There's a move in chess called controlling the center. Lo Toney has been playing that move in venture capital since 2018, when he spun Plexo Capital out of GV and landed a first institutional check from Alphabet itself. Most VCs try to pick the best startups. Toney picks the best people who pick startups - and then takes a stake in their management companies too. Three layers, one firm, one man.
Toney grew up in Oakland, the son of a UC Berkeley PhD student who died when Lo was three. His mother worked, his community shaped him, Bishop O'Dowd High School educated him in majority-white classrooms, and then Hampton University - an HBCU in Virginia - did something else entirely. He went in as a kid who'd always been the minority in the room.
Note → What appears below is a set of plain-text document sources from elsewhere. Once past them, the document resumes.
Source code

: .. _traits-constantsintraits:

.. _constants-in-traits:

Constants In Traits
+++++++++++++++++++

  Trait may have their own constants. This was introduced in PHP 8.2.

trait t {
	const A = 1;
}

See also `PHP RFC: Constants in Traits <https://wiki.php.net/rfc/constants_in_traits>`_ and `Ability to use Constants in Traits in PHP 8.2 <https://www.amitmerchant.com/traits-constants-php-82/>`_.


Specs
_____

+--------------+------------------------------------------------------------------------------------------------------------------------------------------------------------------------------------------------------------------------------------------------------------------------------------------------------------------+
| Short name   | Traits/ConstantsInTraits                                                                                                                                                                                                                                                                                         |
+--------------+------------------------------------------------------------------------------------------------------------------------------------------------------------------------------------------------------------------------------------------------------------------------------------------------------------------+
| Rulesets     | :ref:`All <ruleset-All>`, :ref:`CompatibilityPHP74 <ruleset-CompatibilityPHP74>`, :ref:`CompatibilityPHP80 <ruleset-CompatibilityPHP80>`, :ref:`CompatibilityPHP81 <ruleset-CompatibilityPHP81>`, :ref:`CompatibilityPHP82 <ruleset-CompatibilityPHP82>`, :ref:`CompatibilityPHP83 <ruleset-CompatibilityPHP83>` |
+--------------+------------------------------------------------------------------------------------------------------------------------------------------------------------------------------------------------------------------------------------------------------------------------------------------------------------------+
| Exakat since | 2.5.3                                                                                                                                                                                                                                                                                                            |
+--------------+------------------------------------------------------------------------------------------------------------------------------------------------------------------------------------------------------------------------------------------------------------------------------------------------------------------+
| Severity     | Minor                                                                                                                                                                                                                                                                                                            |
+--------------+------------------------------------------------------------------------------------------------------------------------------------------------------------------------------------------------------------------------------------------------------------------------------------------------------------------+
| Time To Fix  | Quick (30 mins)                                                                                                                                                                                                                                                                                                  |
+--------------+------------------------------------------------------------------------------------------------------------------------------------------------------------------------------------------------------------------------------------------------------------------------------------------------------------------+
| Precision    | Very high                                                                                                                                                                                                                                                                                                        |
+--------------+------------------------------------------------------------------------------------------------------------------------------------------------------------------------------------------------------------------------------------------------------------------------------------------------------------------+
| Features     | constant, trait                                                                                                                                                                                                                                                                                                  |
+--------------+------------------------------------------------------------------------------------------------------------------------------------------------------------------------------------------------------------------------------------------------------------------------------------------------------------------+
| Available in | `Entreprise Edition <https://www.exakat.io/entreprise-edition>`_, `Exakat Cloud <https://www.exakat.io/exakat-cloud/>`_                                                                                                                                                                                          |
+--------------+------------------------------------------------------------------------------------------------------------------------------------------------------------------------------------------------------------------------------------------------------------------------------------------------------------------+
He came out with a fraternity network (Kappa Alpha Psi) that would eventually put a university endowment on his LP cap table decades later.
The Berkeley MBA came next - Haas, class of 1997, Management of Technology, joint curriculum with the College of Engineering. Then PwC as a consultant, Nike.com as VP of experience management, eBay as employee #2,340 watching the company scale to 15,000, art.com as VP of marketplace operations. He was building operating muscle with discipline and patience, collecting evidence that what he was told about VC entry was true: get real experience first. He got it.
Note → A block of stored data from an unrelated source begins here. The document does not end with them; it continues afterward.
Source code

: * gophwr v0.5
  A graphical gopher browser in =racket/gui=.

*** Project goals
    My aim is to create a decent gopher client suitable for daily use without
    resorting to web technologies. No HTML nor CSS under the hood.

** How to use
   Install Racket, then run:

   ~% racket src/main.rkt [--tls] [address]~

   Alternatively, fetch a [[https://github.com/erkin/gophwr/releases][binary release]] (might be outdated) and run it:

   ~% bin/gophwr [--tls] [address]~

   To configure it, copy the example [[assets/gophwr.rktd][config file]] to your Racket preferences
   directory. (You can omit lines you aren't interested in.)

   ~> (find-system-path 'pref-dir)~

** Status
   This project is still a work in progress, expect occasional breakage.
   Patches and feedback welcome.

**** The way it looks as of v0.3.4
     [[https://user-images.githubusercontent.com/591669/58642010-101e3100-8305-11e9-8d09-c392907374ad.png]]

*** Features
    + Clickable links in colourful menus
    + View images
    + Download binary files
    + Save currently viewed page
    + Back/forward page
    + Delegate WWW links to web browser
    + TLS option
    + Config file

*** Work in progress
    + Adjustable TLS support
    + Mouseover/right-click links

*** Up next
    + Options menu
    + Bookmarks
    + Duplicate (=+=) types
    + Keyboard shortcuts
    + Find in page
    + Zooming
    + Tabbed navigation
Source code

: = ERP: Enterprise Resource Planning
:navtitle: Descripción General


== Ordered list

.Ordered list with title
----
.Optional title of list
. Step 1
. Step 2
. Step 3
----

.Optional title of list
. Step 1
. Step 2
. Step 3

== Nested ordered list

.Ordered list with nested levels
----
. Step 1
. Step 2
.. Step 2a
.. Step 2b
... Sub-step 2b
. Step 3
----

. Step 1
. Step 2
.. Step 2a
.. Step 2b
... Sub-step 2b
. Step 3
The Zynga chapter is the one that opened the door. As General Manager of Zynga Poker - the crown jewel franchise of a company then riding the peak of social gaming - Toney turned web bookings from flat to $250 million a year. Not marketing. Not luck. Full P&L responsibility, growth mechanics, and a platform migration from web to mobile that could have killed the product. He ran it. It didn't die. It scaled. That's the kind of operational credibility that makes skeptical LPs stop asking entry-level questions.